INSTRUCCIONES DE LA TAREA ::
Reproduce sin cambios las líneas de las entradas. Empieza en la primera línea y detente después de la línea que contiene "Think Out of Box", con ambos extremos incluidos.

+---+

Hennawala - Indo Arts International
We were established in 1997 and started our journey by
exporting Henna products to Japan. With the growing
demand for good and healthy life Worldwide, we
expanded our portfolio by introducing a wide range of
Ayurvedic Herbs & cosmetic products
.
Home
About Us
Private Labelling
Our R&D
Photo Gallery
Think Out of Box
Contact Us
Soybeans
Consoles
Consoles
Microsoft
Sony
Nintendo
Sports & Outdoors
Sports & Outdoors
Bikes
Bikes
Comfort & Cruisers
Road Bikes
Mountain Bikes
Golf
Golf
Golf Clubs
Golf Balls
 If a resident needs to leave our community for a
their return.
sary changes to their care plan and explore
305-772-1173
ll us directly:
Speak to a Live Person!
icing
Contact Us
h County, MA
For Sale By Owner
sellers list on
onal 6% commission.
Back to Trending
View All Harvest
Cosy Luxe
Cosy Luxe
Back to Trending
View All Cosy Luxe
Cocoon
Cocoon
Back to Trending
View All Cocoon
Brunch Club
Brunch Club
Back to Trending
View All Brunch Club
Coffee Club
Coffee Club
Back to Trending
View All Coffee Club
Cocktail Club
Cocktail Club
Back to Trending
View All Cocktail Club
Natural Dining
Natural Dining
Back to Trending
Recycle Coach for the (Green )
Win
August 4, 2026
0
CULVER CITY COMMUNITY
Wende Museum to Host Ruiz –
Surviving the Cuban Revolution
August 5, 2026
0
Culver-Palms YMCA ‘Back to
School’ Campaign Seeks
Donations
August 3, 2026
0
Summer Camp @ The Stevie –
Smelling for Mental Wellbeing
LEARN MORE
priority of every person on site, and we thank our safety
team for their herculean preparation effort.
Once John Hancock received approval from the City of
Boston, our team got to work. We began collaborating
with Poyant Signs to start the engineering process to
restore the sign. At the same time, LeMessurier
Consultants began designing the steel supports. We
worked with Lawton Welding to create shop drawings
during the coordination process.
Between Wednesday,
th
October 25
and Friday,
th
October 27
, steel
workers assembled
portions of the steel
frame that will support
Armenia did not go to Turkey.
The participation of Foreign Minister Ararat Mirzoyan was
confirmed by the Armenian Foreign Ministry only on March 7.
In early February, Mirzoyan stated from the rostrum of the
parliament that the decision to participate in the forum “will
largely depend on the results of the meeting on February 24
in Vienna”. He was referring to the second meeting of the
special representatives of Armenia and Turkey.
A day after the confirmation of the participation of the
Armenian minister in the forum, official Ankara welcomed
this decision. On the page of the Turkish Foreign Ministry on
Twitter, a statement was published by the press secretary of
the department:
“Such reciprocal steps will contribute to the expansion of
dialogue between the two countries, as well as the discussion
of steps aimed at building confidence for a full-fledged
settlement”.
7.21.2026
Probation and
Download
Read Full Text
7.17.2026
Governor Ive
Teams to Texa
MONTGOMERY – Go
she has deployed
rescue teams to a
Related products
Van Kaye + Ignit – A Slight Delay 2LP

+---+

RESULTADO ESPERADO ::
Hennawala - Indo Arts International
We were established in 1997 and started our journey by
exporting Henna products to Japan. With the growing
demand for good and healthy life Worldwide, we
expanded our portfolio by introducing a wide range of
Ayurvedic Herbs & cosmetic products
.
Home
About Us
Private Labelling
Our R&D
Photo Gallery
Think Out of Box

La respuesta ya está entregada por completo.